JAKARTA, Beritalima.com– Komisi VIII DPR RI yang membidangi agama dan sosial heran dengan putusan Mahkamah Agung (MA) terkait Fist Travel yang merugikan ribuan calon jemaah umroh Indonesia.
Soalnya, kata Wakil Ketua Komisi VIII DPR RI dari Fraksi Partai Golkar, Tubagus (TB)
Ace Hasan Sadzily, MA dalam putusannya menyatakan bahwa barang sitaan yang dari Fist Travel disita negara, padahal uang itu adalah milik para calon jemaah umroh yang ditipu pengelola biro perjalanan umroh tersebut.
“Kenapa uang itu disita dan diambil oleh negara. Dalam kasus Fist Travel tersebut, kan tak ada negara dirugikan. Harusnya uang tersebut dikembalikan kepada calon jemaah umroh yang telah menyetorkan dananya kepadaFist Travel,” kata politisi Partai Golkar dari Dapil I Provinsi Banten ini.
Hal tersebut diungkakpkan pria kelahiran Pandeglang, Banten, 19 September 1976 ini dalam acara mingguan dialetika demokrasi dengan tema ‘Ideal Aset Fist Travel Disita Negara’ yang digelar di Press Room Gedung Nusantara III Komplek Parlemen Senayan, Jakarta, Kamis (21/11).
Selain TB Ace Hasan juga tampil sebagai pembicara anggota Komisi VIII DPR RI, Diah Pitaloka, Pakar Tindak Pidana Pencucian Uang (TPPU), Yenti Garnasih serta Pengurus Harian Yayasan Lembaga Konsumen Indonesia (YLKI), Sularsi.
“Saya menilai putusan MA itu aneh dan janggal karena dalam kasus Fist Travel ini tidak satu sen juga negara dirugikan tetapi aset travel umroh itu disita negara,” kata bapak dua anak tersebut.
Malah, kata politisi muda partai berlambang Pohon Beringin ini, dalam kasus Fist Travel yang ada justru negara lalai terhadap praktek penyelenggaraan umroh. Padahal, seharusnya nehara hadir dan memberikan proteksi terhadap calon jemaah umroh yang ingin menunaikan ibadah ke tanah suci.

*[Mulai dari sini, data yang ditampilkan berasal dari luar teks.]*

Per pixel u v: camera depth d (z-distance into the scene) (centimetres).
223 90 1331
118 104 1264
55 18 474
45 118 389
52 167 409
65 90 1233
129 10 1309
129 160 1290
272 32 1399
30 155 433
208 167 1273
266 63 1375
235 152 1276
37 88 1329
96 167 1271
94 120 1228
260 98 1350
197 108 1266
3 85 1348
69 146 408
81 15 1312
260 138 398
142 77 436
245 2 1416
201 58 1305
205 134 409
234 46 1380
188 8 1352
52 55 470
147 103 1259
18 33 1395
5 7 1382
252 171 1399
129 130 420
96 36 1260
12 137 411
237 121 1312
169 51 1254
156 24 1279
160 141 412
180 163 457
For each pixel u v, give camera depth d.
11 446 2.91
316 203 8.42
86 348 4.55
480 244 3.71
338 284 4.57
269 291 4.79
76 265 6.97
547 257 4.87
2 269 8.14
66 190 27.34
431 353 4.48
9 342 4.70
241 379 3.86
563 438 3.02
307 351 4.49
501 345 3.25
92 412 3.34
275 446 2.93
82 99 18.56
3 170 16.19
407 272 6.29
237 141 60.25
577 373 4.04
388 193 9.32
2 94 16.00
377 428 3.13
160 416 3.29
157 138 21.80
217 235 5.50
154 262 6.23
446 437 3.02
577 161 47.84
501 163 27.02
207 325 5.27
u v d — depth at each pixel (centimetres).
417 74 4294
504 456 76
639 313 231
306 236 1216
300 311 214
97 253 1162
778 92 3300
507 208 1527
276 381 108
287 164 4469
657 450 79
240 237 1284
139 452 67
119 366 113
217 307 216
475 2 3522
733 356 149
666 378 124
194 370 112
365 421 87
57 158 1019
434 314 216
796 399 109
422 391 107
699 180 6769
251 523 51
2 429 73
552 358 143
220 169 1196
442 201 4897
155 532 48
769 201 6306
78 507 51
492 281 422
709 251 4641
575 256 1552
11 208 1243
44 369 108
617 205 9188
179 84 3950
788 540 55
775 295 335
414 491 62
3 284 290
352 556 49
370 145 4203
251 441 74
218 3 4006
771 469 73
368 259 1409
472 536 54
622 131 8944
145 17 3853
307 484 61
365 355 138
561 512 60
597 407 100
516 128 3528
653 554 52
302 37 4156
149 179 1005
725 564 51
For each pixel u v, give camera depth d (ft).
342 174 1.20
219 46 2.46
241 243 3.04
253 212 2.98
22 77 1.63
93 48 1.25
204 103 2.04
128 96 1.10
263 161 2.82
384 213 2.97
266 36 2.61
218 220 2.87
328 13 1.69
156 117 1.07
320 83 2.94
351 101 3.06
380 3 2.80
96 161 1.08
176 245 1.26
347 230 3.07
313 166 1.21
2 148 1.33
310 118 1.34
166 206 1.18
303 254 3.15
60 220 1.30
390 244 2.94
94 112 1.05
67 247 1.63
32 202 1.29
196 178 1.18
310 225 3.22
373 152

“Jadi, negara lalai terhadap dalam proses pengawasan dan pemantauan terhadap penyelenggara ibadah umroh. Saya lihat, negara sepertinya cuci tangan dalam kasus ini, apalagi itu terjadi sudah cukup lama,”
Sebenarnya, kata TB Ace Hasan, kasus Fist Travel ini akibat dari ketidakmampuan negara, memantau, mengawasi, melakukan upaya untuk memberikan perlindungan terhadap para warga negara Indonesia yang ingin melaksanakan ibadah umroh.
“Kami dari Komisi VIII DPR RI sudah beberapa kali memanggil Kementerian Agama. Bahkan waktu belum ada aturan secara khusus terkait dengan penyelenggaraan ibadah Umroh, termasuk Fist Travel atua travel-travel yang menyelenggarakan ibadah umroh yang pada saat itu sebagian besar penyelenggara ibadah umroh menarik dana dari masyarakat tanpa ada kontrol dari pemerintah.”
Hal serupa juga dikatakan Diah Pitaloka. Bahkan menurut politisi PDIP ini, dirinya mendampingi kasus ini dua tahun. “Saya bukan hanya sedih, orang juga bertanya-tanya. Saya nilai, ini merupakan kasus penipuan dan pencucian uang. Jadi, semata bukan hanya tugas Komisi VIII DPR RI,” kata dia.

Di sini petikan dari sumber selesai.